Task brief
Repeat everything in the William Kettler biography from "Kettler graduated from" down to "a Lt. Colonel.", word for word.
----- Page extract
American archaeologist (1922–2024)

William Edward Kettler (March 10, 1922 – January 7, 2024) was an American archaeologist and Rotary International leader.

== Early life and education ==
Kettler was born in Garden Grove, California, on March 10, 1922, to William Frederick Kettler and Margaret Cecelia Connors. His grandparents were German immigrants, Emil Kettler and Amalie Ruoff, farmers and land owners. He was valedictorian of his class at Springdale Elementary, and was one of two children in his graduating class. Around 1935, as a young boy, he often hiked in the rural area now called the Bolsa Chica wetlands mesa. On his hikes, he found arrowheads, cogs, and two full skeletons in what is now known to be the Indian Middens of the Juaneño (Gabrielino-Tongva Band of Mission Indians). He brought them home until around 1950 when he met an American Indian – Apache, named Colonel Ted Davis, who convinced him that the bones needed a dignified burial. So the bones were buried privately without ceremony in the Smith (now Good Shepherd) Cemetery.

Kettler graduated from Huntington Beach Union High School in 1939, and then attended UCLA from 1939 to 1942. He enlisted in the Army Air Corps (the US Air Force) in 1942 during World War II. Kettler then entered the U.S. Army Technical Training School at Yale and was commissioned after graduation. While serving during World War II, Kettler was stationed in Alaska, where he and his men discovered the first fully intact Japanese Zero warplane. The Zero was shipped to the mainland where it was studied and its inherent weaknesses were integrated into training which helped to save countless American and Allied forces lives. When the war ended, Kettler was a captain but stayed in the reserves and retired as a Lt. Colonel.
----------
----- Data provided
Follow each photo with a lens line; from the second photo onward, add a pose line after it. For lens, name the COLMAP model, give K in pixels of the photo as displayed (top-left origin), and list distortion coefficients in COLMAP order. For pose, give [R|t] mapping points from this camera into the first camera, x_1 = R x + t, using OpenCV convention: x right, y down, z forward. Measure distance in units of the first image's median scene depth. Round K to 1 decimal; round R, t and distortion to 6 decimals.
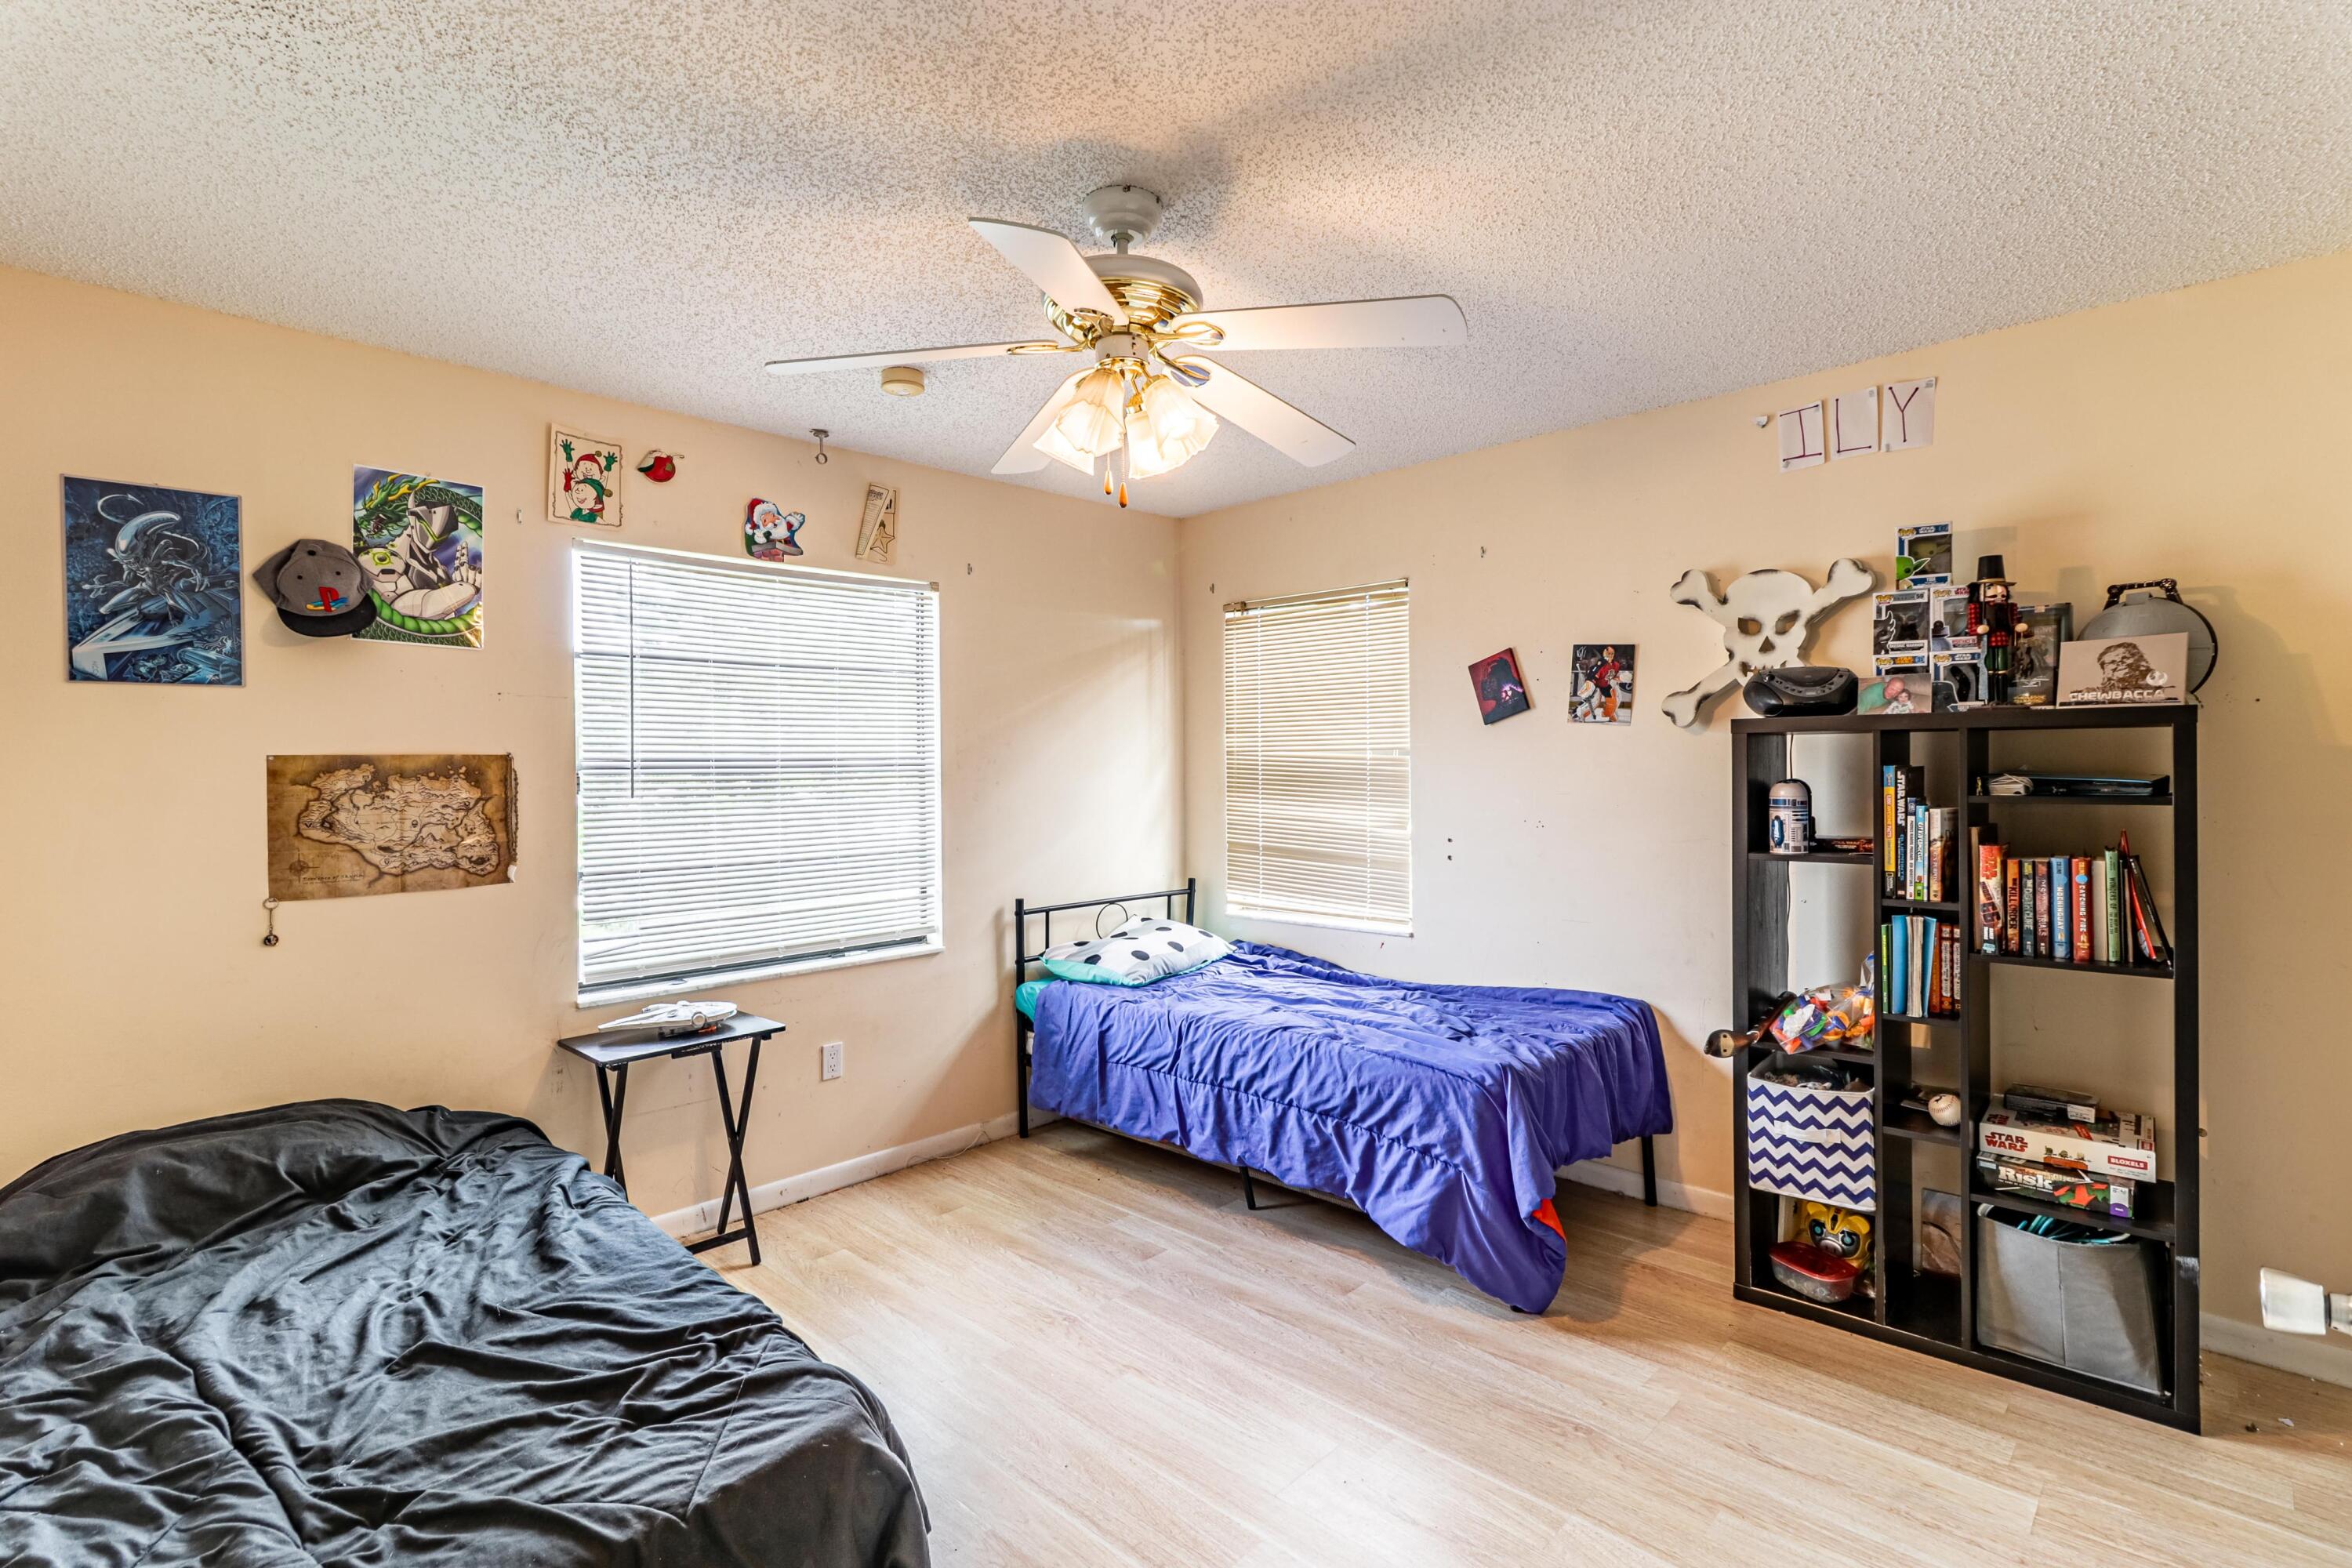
lens RADIAL K [[1108.5, 0, 1176.8], [0, 1108.5, 762.0], [0, 0, 1]] dist [0.000074, 0.000045]
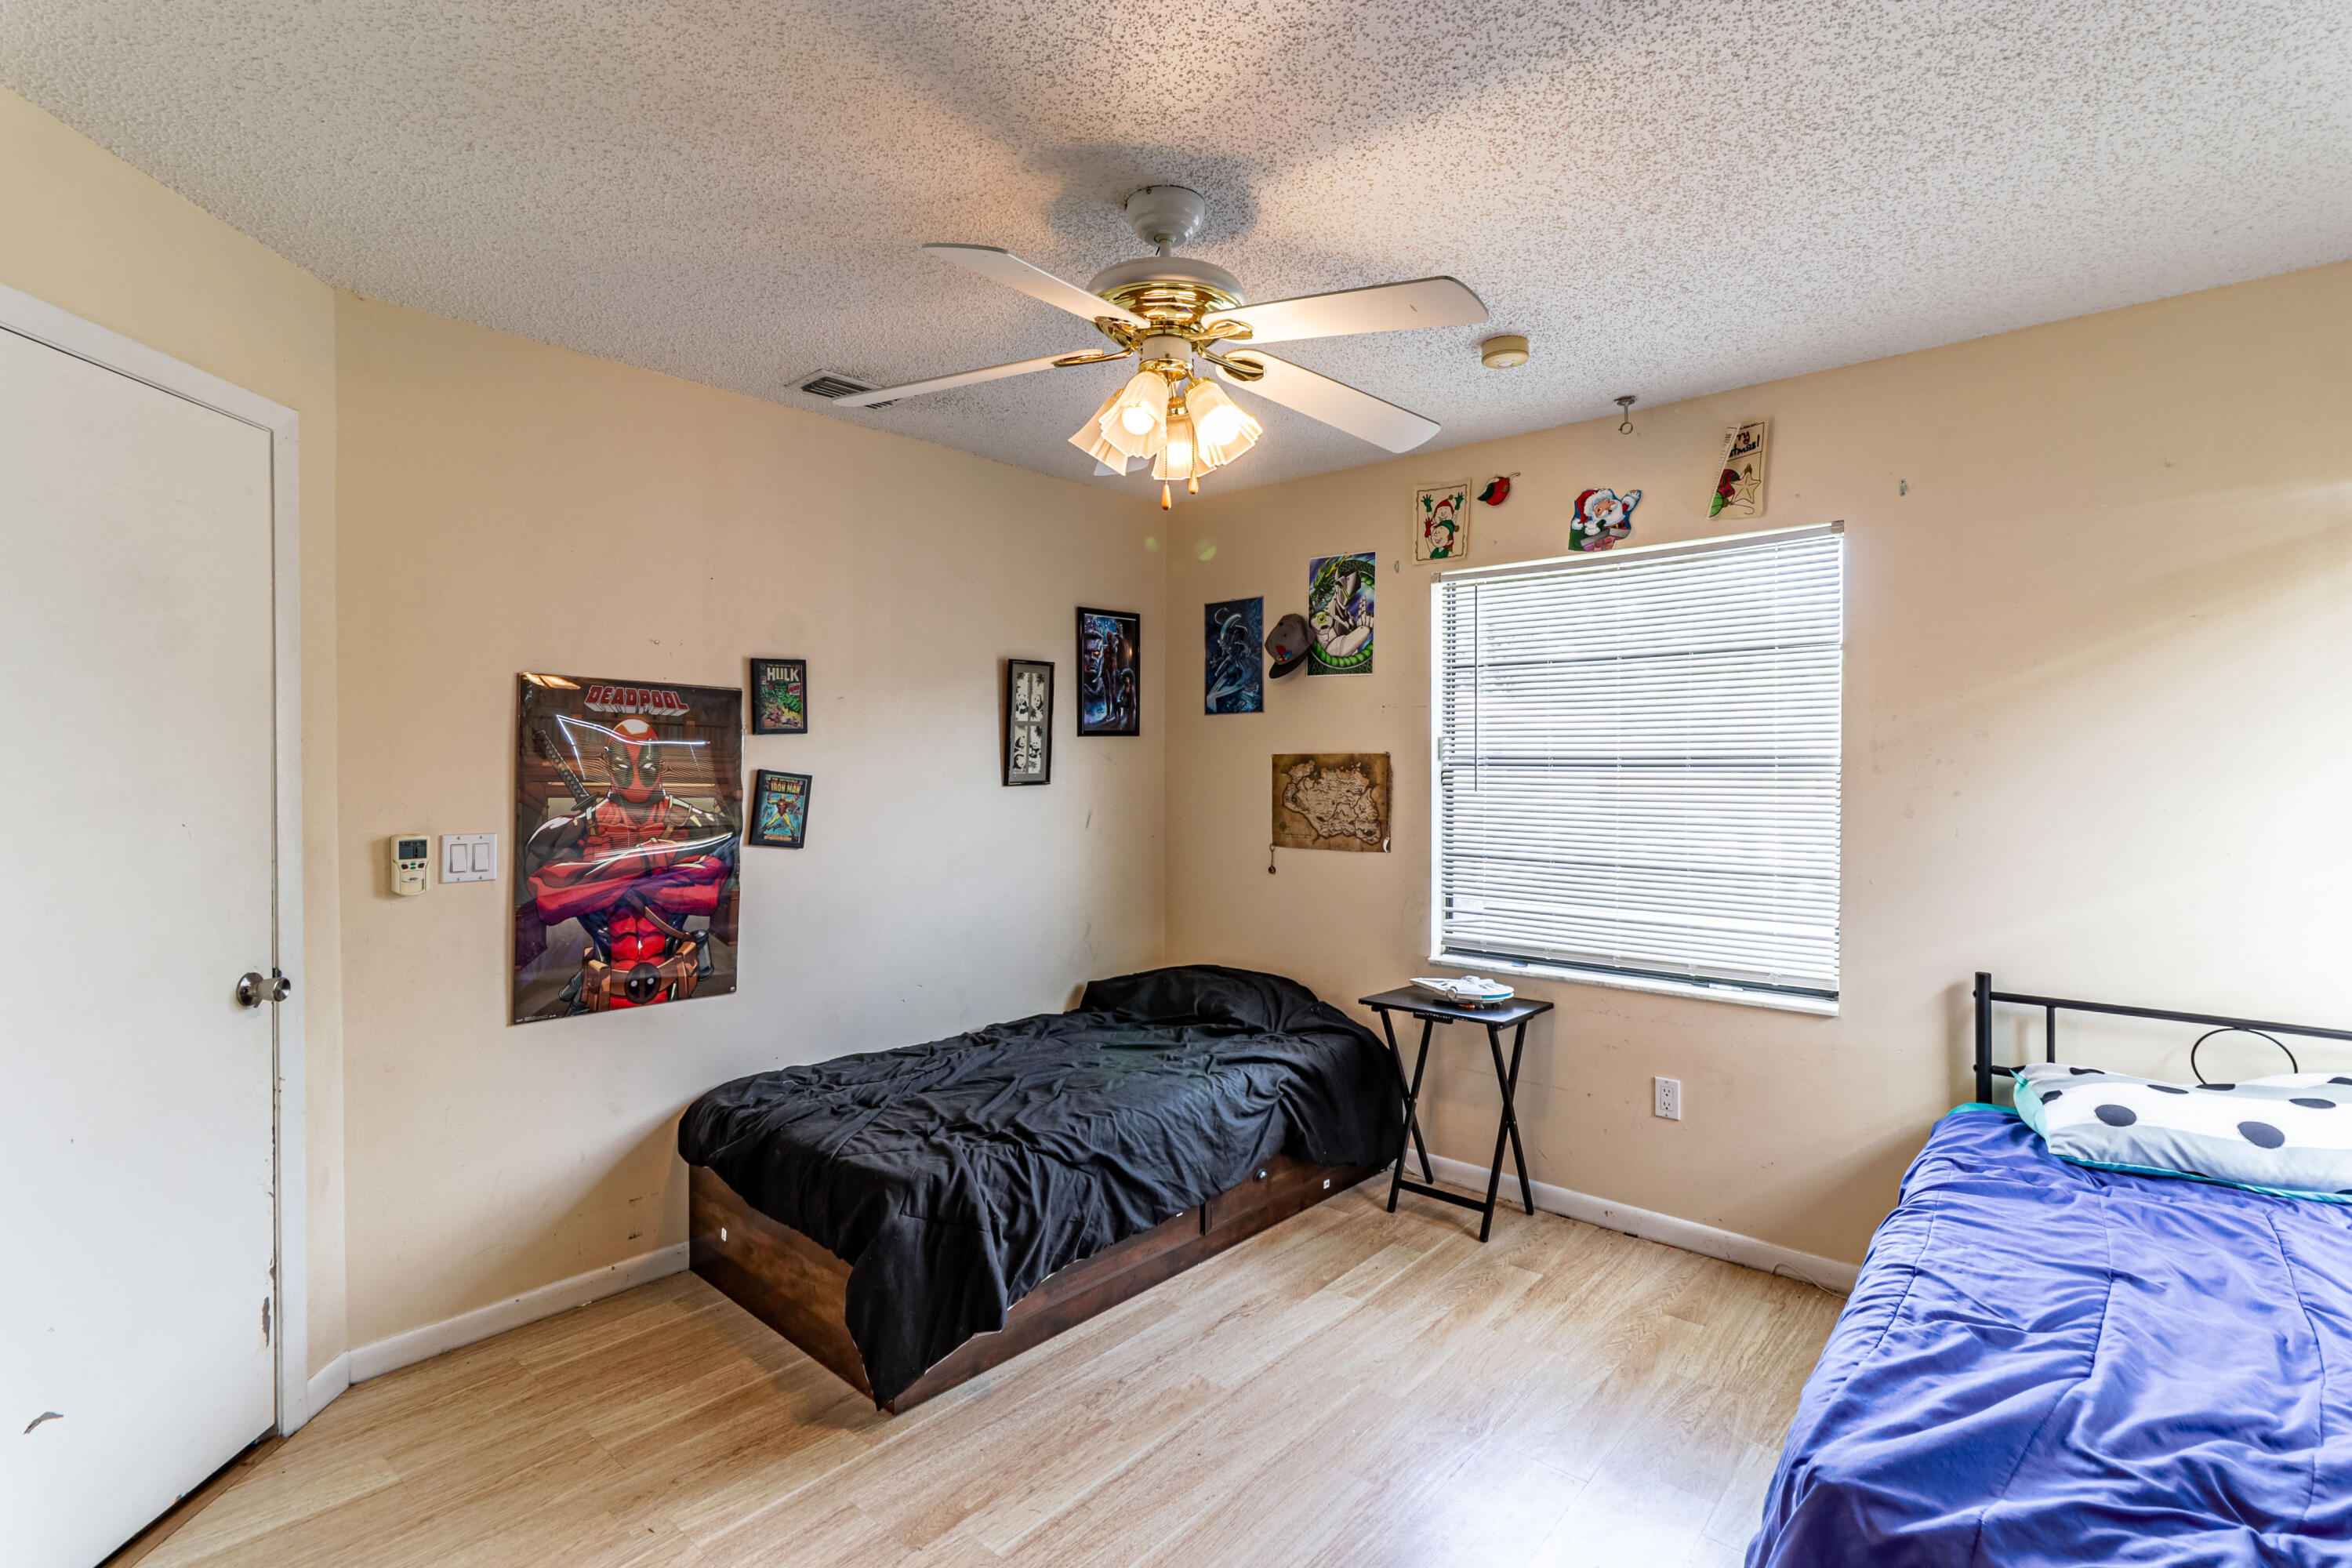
lens RADIAL K [[1108.5, 0, 1176.8], [0, 1108.5, 762.0], [0, 0, 1]] dist [0.000074, 0.000045]
pose [[0.043127, 0.009021, -0.999029, 0.685463], [-0.000881, 0.999959, 0.008991, -0.008188], [0.999069, 0.000492, 0.043133, 0.702850]]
----------
Exercise output
Kettler graduated from Huntington Beach Union High School in 1939, and then attended UCLA from 1939 to 1942. He enlisted in the Army Air Corps (the US Air Force) in 1942 during World War II. Kettler then entered the U.S. Army Technical Training School at Yale and was commissioned after graduation. While serving during World War II, Kettler was stationed in Alaska, where he and his men discovered the first fully intact Japanese Zero warplane. The Zero was shipped to the mainland where it was studied and its inherent weaknesses were integrated into training which helped to save countless American and Allied forces lives. When the war ended, Kettler was a captain but stayed in the reserves and retired as a Lt. Colonel.